Le Maroc est ainsi revenu en 2022 aux niveaux de pauvreté de 2014. D’énormes efforts de développement économiques perdus et une rechute regrettable qui ont profondément impacté le niveau de vie, en particulier le taux de pauvreté qui est passé de 3,9% en 2021 à 6,8 %. Entre 2019 et 2021, ce taux est passé de 11,9% à 17,4% dans les zones rurales qui étaient particulièrement touchées. En 2023, les choses se sont aggravées davantage à cause de l’inflation  et selon les prévisions des experts, cette tendance se confirmerait au cours de 2024. Ceci toute en influençant le pouvoir d’achat et en creusant davantage les écarts entre milieux sociaux.  

A la coalition, vous avez toujours fustigé les inégalités et l"injustice territoriale dont souffrent les zones rurales et la montagne. Avec la conjoncture actuelle, comment la situation a-t-elle évolué pour les populations locales ?

Comme nous l’avons toujours soutenu et comme le confirment les différents rapports officiels, les inégalités territoriales  restent le premier obstacle à l’instauration d’une justice territoriale. Les premières victimes de cette iniquité et de ce grand écart restent les populations des zones rurales ; et encore plus celles des zones montagneuses. Les inégalités territoriales sont approfondies par plusieurs facteurs dont la sécheresse.

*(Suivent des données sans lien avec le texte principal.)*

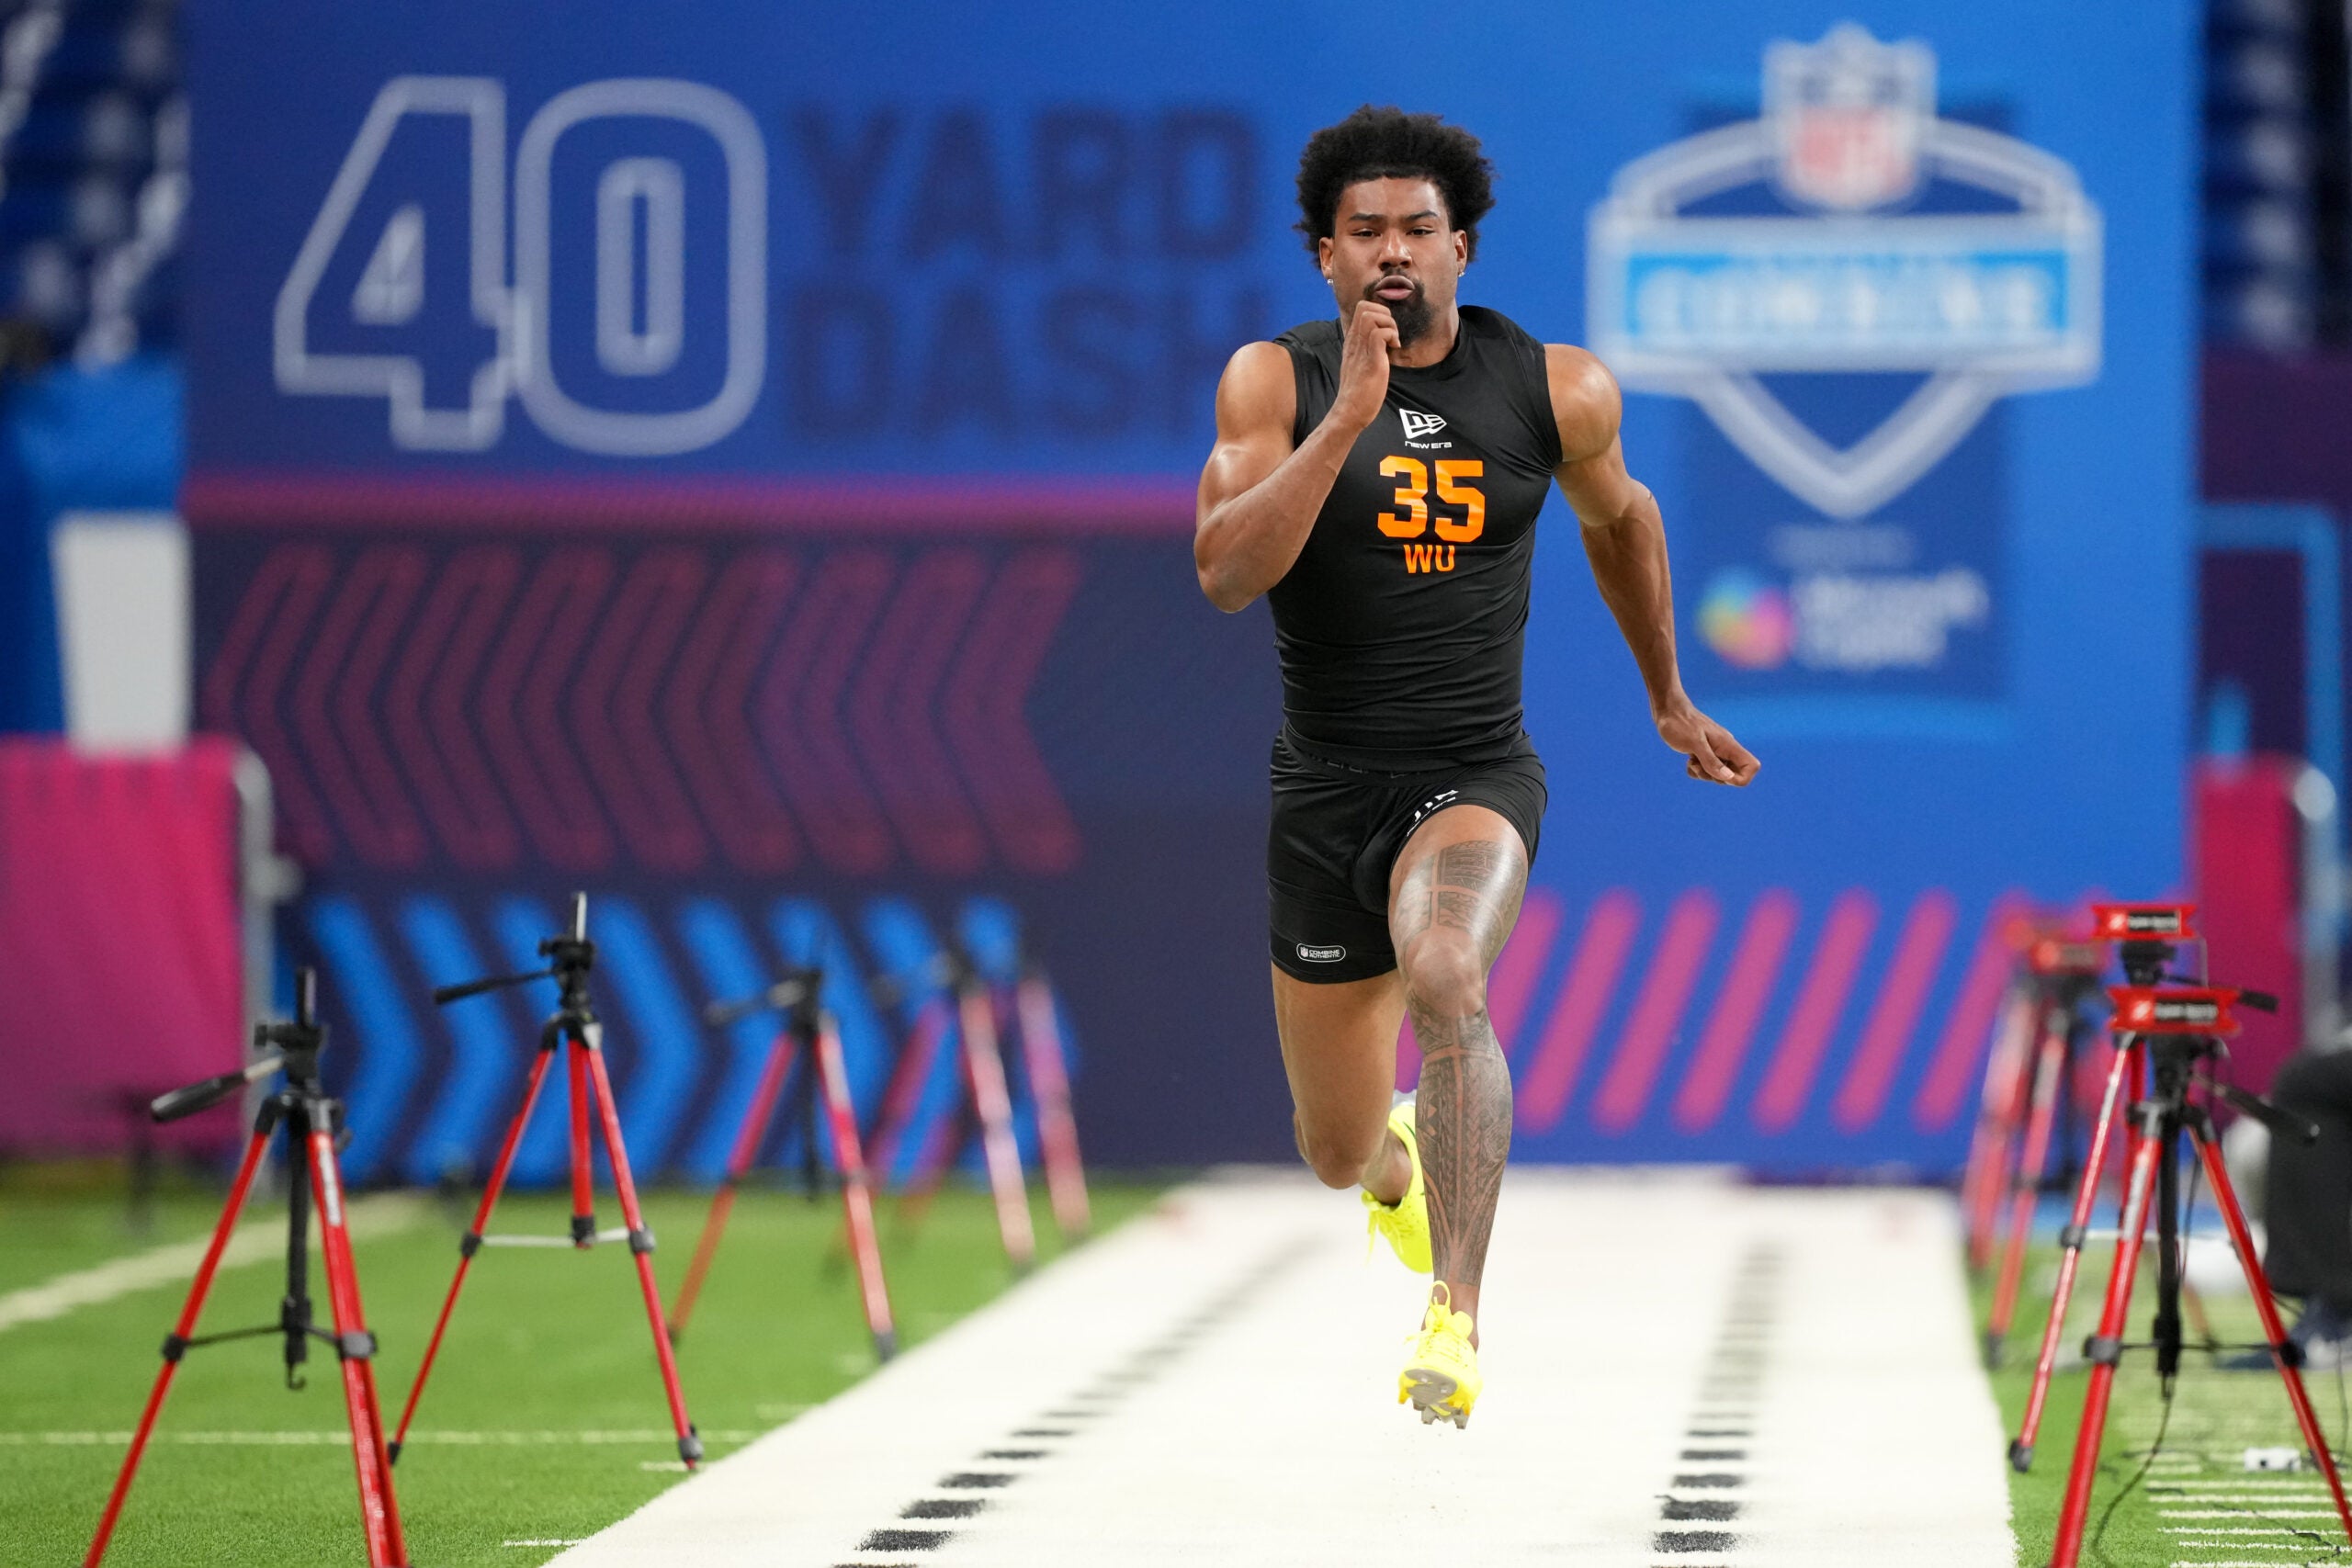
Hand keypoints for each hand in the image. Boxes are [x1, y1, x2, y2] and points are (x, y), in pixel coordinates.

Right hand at [1329, 300, 1400, 432]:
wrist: (1349, 412)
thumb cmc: (1358, 393)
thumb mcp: (1360, 364)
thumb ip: (1366, 350)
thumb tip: (1380, 341)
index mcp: (1352, 342)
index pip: (1361, 309)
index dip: (1379, 312)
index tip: (1387, 331)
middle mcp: (1354, 342)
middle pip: (1364, 306)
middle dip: (1385, 314)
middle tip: (1391, 334)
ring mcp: (1362, 351)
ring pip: (1371, 316)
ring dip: (1389, 324)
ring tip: (1393, 341)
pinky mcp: (1372, 362)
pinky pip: (1379, 335)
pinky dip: (1391, 336)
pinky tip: (1394, 349)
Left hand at [1656, 700, 1758, 786]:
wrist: (1668, 710)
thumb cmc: (1680, 724)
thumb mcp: (1695, 744)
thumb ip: (1711, 761)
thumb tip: (1729, 777)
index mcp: (1729, 745)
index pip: (1752, 766)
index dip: (1740, 778)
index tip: (1721, 776)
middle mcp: (1725, 749)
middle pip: (1734, 775)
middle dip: (1716, 778)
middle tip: (1700, 765)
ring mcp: (1715, 751)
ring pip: (1718, 774)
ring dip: (1703, 773)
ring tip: (1691, 760)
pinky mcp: (1703, 753)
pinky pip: (1705, 771)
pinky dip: (1696, 770)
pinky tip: (1688, 759)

Cette dernière frappe de plein fouet les sources de revenus des populations locales telles l’agriculture  et l’élevage. La rareté des précipitations a d’ailleurs obligé un grand nombre d’éleveurs à se défaire de leurs bétails car désormais incapables de les nourrir. Les cultures vivrières pratiquées généralement dans les montagnes n’ont pas été épargnées non plus, en exposant les paysans à l’insécurité alimentaire et au besoin. 

Aussi, l’exclusion des services sociaux et l’absence d’opportunités d’emploi pour les jeunes provoquent des mouvements massifs de migration des zones rurales et montagneuses vers les villes. Profondément touchées par l’inflation et son impact, ces régions enregistrent des taux de précarité et de chômage doublement supérieurs à ceux constatés en milieu urbain.

Même constat pour le taux d’analphabétisme qui atteint parfois 90% dans certaines régions montagneuses. D’où l’importance de faire la distinction lorsqu’il s’agit de statistiques officielles. Ces dernières ont souvent tendance à mettre le monde rural et les zones montagneuses dans le même panier. Or ces dernières sont beaucoup plus vulnérables, plus enclavées et plus touchées par l’injustice territoriale et la précarité. 

Les programmes gouvernementaux de développement ont-ils vraiment servi les zones rurales et montagneuses ? Les populations ont-elles pu en bénéficier d’une manière effective ?

Pour commencer, nous pensons à la Coalition qu’une discrimination positive est plus qu’indiquée pour rattraper le grand écart en termes de développement entre le monde rural, spécialement les zones montagneuses  et celui urbain. Nous appelons également à l’octroi d’aides directes aux familles en situation précaire, surtout si l’annulation des  subventions de l’Etat sur certaines denrées essentielles est toutefois maintenue.

Ceci dit, au bout de plusieurs stratégies et programmes de développement adoptés par les différents gouvernements, le résultat sur le terrain en dit long sur leur efficacité !!! L’accès aux services, les infrastructures, l’enseignement, la santé, l’emploi… malgré les efforts déployés et les budgets colossaux consacrés, ces zones sont toujours à la traine en termes de développement. La cause ? C’est l’absence de vision globale et de stratégie multisectorielle impliquant tous les acteurs et les départements concernés.

Ce qui donne des résultats fractionnés, éparpillés et toujours insuffisants et incapables d’insuffler un progrès effectif et durable. L’exemple du plan Maroc vert reste éloquent car au lieu de développer ces régions et soutenir les agriculteurs locaux, le programme a attiré des investisseurs qui n’ont fait que surexploiter les ressources hydriques de ces régions en les desséchant et en les appauvrissant davantage.